Document segment —
######
When you hit middle age, it’s almost impossible not to fall into the trap of yearning for the days when things were different. Not necessarily better, just different. When nearly every house had just one telephone and one TV. When you played football in the same field every day with the other kids in the village using cowpats for goalposts (really). When a new album by the Jam was not just a new album by the Jam, but a significant event in your life that you looked forward to for weeks in advance. When a live football match on television was something very special that happened no more than a handful of times per year.

And now, the thought of turning on the television or the computer at the weekend leaves you feeling jaded. With the right line-up of channels, you could watch any one of several dozen games from a variety of leagues. In 1977, only the FA Cup final, the European Cup final and England v Scotland seemed important – they must have been, because they were on live. The whole family watched and everyone you knew would be talking about the games at school. But maybe a 45-year-old fan’s diminished enthusiasm is too easily blamed on saturation coverage. The explanation could be more simple: I’m no longer young enough to truly enjoy watching football.

Let ’s go back to the Jam. This past Christmas I received a “deluxe edition” of Sound Affects. After opening it, and being suitably thrilled, I realised it was exactly 30 years since I’d received the same gift for Christmas, on vinyl. I still have it. Why did I want to receive almost exactly the same gift three decades later? Why didn’t I ask for something by a new and groundbreaking band? Because I’m too old to think there are any more new and groundbreaking bands. I’ve heard it all before. No new release, no matter how dazzling, could affect a 45-year-old man in the same way that Sound Affects shaped the views and tastes of an adolescent.

LPs, like live football matches, enjoyed a scarcity value. They were expensive, and had to be handled with care. Now I go to a website where songs cost around six pence from a catalogue of three mill ion. You indiscriminately buy dozens of albums at a time, which then get lost somewhere inside your iPod. You don’t go to work and loudly debate whether Paul Weller is an insufferable, self-appointed working-class hero or the genius voice of a generation. Although you may have his latest solo album that you listened to once, and then promptly forgot you even owned..
######
Provided material —
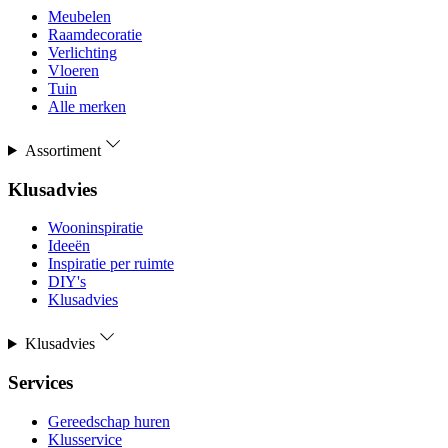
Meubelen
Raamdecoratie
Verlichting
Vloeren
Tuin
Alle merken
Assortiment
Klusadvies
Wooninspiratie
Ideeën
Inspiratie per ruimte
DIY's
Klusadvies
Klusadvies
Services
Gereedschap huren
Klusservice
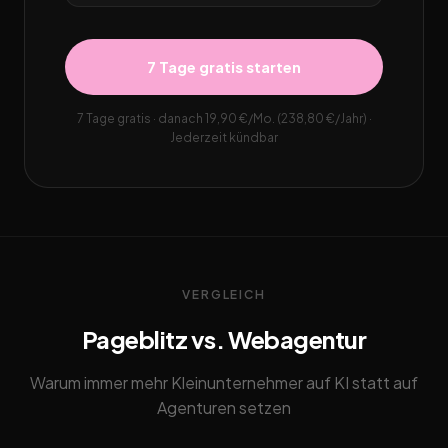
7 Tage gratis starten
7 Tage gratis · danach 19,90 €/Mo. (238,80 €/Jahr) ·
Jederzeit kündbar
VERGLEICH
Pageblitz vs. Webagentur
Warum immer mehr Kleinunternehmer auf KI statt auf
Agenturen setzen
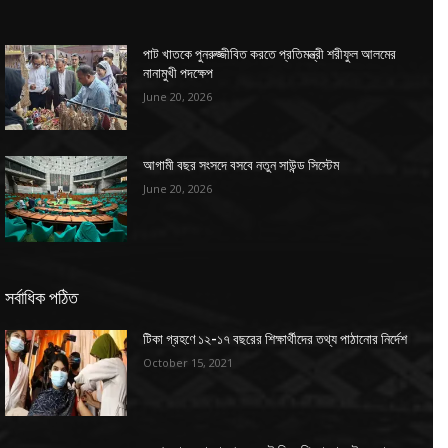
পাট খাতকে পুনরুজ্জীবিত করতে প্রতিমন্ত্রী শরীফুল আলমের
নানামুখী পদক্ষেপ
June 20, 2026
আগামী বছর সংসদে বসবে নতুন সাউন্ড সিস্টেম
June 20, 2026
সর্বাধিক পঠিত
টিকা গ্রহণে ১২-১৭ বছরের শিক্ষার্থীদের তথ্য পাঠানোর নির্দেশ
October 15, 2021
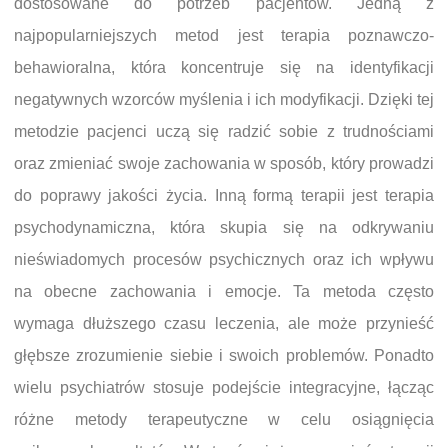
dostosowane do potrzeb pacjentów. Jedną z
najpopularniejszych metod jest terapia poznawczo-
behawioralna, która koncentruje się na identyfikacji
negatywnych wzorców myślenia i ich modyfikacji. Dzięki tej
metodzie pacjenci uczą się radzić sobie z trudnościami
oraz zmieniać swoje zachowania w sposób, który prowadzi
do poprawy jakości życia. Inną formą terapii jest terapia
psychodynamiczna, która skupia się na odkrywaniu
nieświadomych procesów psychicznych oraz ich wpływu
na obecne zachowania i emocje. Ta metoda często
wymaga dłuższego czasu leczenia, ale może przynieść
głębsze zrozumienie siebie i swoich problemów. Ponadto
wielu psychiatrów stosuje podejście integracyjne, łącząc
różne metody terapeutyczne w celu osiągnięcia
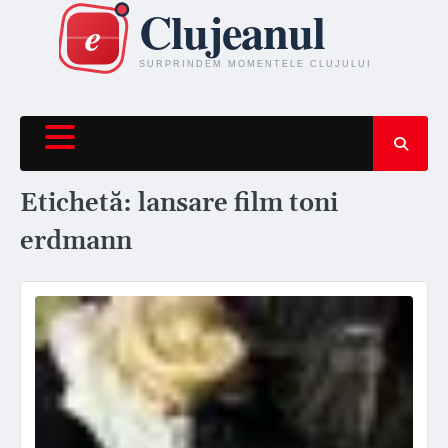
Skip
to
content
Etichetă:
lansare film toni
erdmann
######
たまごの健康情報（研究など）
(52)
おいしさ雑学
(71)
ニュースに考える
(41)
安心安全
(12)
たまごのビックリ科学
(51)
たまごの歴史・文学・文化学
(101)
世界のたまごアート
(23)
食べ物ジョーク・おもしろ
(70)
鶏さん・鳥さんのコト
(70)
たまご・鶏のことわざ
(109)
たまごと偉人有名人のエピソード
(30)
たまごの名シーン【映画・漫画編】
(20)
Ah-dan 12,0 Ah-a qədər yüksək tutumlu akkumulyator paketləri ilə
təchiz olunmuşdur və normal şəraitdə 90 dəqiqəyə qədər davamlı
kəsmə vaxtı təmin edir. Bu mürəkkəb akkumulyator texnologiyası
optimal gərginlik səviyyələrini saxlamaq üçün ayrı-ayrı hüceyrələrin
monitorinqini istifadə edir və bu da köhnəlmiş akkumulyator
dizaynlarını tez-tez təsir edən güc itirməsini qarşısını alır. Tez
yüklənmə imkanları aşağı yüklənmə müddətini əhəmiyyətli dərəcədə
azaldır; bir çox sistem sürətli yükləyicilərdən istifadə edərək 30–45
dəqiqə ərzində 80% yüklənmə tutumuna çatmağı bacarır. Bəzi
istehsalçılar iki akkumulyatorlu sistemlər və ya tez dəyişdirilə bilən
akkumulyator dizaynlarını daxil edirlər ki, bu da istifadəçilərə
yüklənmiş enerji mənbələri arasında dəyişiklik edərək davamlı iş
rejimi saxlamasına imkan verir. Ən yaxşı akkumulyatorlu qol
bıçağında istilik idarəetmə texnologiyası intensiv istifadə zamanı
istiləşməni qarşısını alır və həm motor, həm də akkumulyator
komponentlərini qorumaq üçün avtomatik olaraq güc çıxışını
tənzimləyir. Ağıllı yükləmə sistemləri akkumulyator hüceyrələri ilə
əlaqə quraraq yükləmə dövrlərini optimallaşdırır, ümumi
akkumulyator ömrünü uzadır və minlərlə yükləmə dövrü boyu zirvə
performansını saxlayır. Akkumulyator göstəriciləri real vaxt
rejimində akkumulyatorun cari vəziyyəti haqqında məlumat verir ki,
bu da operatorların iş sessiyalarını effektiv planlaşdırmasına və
######
Work task 1 —
Please reproduce the part of the nostalgia essay between "LPs, like live" and "you even owned..", inclusive, word for word.
Work task 2 —
Transcribe the lines of the listing between the lines holding "たまごの健康情報（研究など）" and "bu da operatorların", inclusive.
The nostalgia essay and the listing have no connection to each other.

Answer area 1 —
LPs, like live football matches, enjoyed a scarcity value. They were expensive, and had to be handled with care. Now I go to a website where songs cost around six pence from a catalogue of three mill ion. You indiscriminately buy dozens of albums at a time, which then get lost somewhere inside your iPod. You don’t go to work and loudly debate whether Paul Weller is an insufferable, self-appointed working-class hero or the genius voice of a generation. Although you may have his latest solo album that you listened to once, and then promptly forgot you even owned..

Answer area 2 —
たまごの健康情報（研究など）
(52)
おいしさ雑学
(71)
ニュースに考える
(41)
安心安全
(12)
たまごのビックリ科学
(51)
たまごの歴史・文学・文化学
(101)
世界のたまごアート
(23)
食べ物ジョーク・おもしろ
(70)
鶏さん・鳥さんのコト
(70)
たまご・鶏のことわざ
(109)
たまごと偉人有名人のエピソード
(30)
たまごの名シーン【映画・漫画編】
(20)
Ah-dan 12,0 Ah-a qədər yüksək tutumlu akkumulyator paketləri ilə
təchiz olunmuşdur və normal şəraitdə 90 dəqiqəyə qədər davamlı
kəsmə vaxtı təmin edir. Bu mürəkkəb akkumulyator texnologiyası
optimal gərginlik səviyyələrini saxlamaq üçün ayrı-ayrı hüceyrələrin
monitorinqini istifadə edir və bu da köhnəlmiş akkumulyator
dizaynlarını tez-tez təsir edən güc itirməsini qarşısını alır. Tez
yüklənmə imkanları aşağı yüklənmə müddətini əhəmiyyətli dərəcədə
azaldır; bir çox sistem sürətli yükləyicilərdən istifadə edərək 30–45
dəqiqə ərzində 80% yüklənmə tutumuna çatmağı bacarır. Bəzi
istehsalçılar iki akkumulyatorlu sistemlər və ya tez dəyişdirilə bilən
akkumulyator dizaynlarını daxil edirlər ki, bu da istifadəçilərə
yüklənmiş enerji mənbələri arasında dəyişiklik edərək davamlı iş
rejimi saxlamasına imkan verir. Ən yaxşı akkumulyatorlu qol
bıçağında istilik idarəetmə texnologiyası intensiv istifadə zamanı
istiləşməni qarşısını alır və həm motor, həm də akkumulyator
komponentlərini qorumaq üçün avtomatik olaraq güc çıxışını
tənzimləyir. Ağıllı yükləmə sistemləri akkumulyator hüceyrələri ilə
əlaqə quraraq yükləmə dövrlərini optimallaşdırır, ümumi
akkumulyator ömrünü uzadır və minlərlə yükləmə dövrü boyu zirvə
performansını saxlayır. Akkumulyator göstəriciləri real vaxt
rejimində akkumulyatorun cari vəziyyəti haqqında məlumat verir ki,
bu da operatorların iş sessiyalarını effektiv planlaşdırmasına və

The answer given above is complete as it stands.